[start Document passage]

# How do you handle size differences between animals in your writing?



## Pretentious_Latin_Words (Dec 29, 2021)

Are your anthros all the same size? Are they as tall as they are IRL? Is it in-between, with two-foot-tall mice and eight-foot-tall elephants?

What's your approach to this?

Mine is to make it entirely fluid, and the size is based off of the parents. For instance:

> mouse, 6 inches tall, (somehow) has baby with elephant, 12 feet tall

> you get a 3-foot-tall mouse rather than a 6-inch-tall one


----------



## n1ghtmar3w0lf (Dec 29, 2021)

for base life Zootopia is the best refence i can say for sure as they had many of varying sizes, for me my comic anthros are taller then humans but my other just fun characters are all human sized relatively , i guess it just depends on what one has their characters do, and part of the fun is thinking how would it work


----------



## Firuthi Dragovic (Dec 29, 2021)

Normal human ranges for size all the way around, but certain species have a tendency towards certain sizes within the human range.

As an example, rabbits are often a bit on the short side UNLESS they're a Flemish giant, then they have a tendency to be massive.

[end Document passage]
[start Given information]

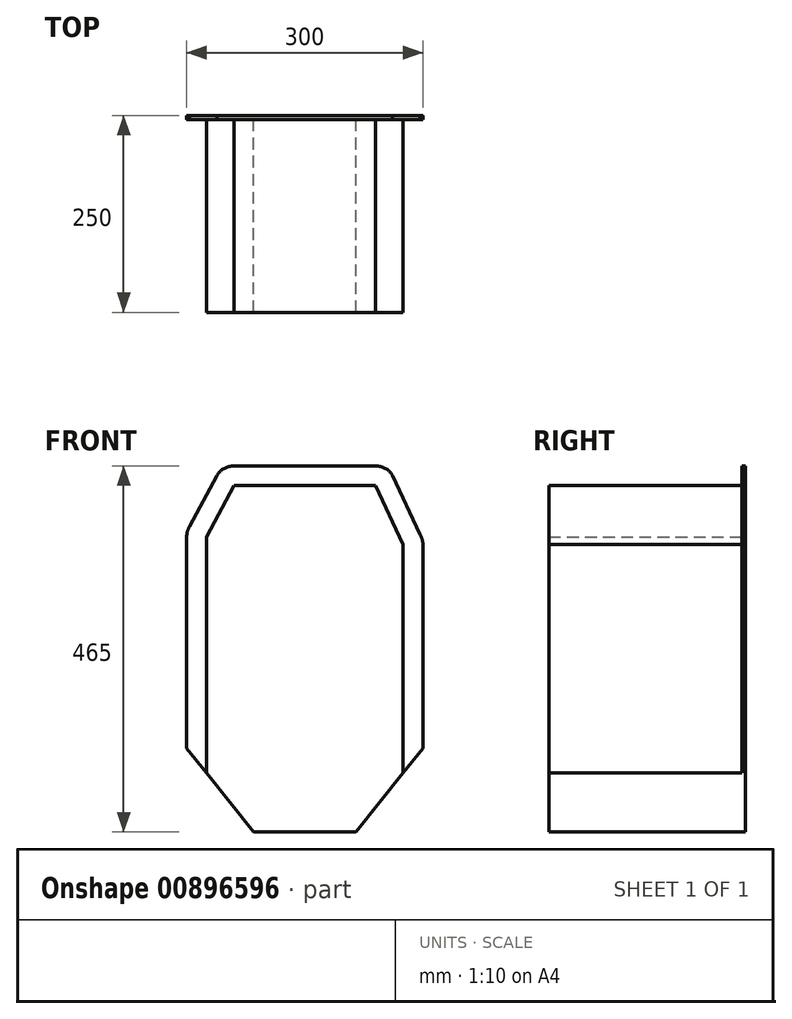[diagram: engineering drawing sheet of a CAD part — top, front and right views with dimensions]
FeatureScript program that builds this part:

[end Given information]

* The tasks
1/ From the forum thread on animal sizes in writing above, extract the passage starting with "## n1ghtmar3w0lf (Dec" and going on through "the human range.".
2/ Summarize the forum thread on animal sizes in writing in three sentences.

* Answers per task
1/
## n1ghtmar3w0lf (Dec 29, 2021)

for base life Zootopia is the best refence i can say for sure as they had many of varying sizes, for me my comic anthros are taller then humans but my other just fun characters are all human sized relatively , i guess it just depends on what one has their characters do, and part of the fun is thinking how would it work


----------



## Firuthi Dragovic (Dec 29, 2021)

Normal human ranges for size all the way around, but certain species have a tendency towards certain sizes within the human range.

2/ The thread opens by asking how writers handle size differences between their anthro characters, and the first poster makes size fluid and based on the parents, so a 6-inch mouse and a 12-foot elephant would have a 3-foot-tall mouse. One reply names Zootopia as the best reference and says that this poster's comic anthros are taller than humans while the other characters are roughly human-sized. Another reply keeps sizes within normal human ranges, with certain species tending toward certain sizes, such as rabbits being short unless they are Flemish giants.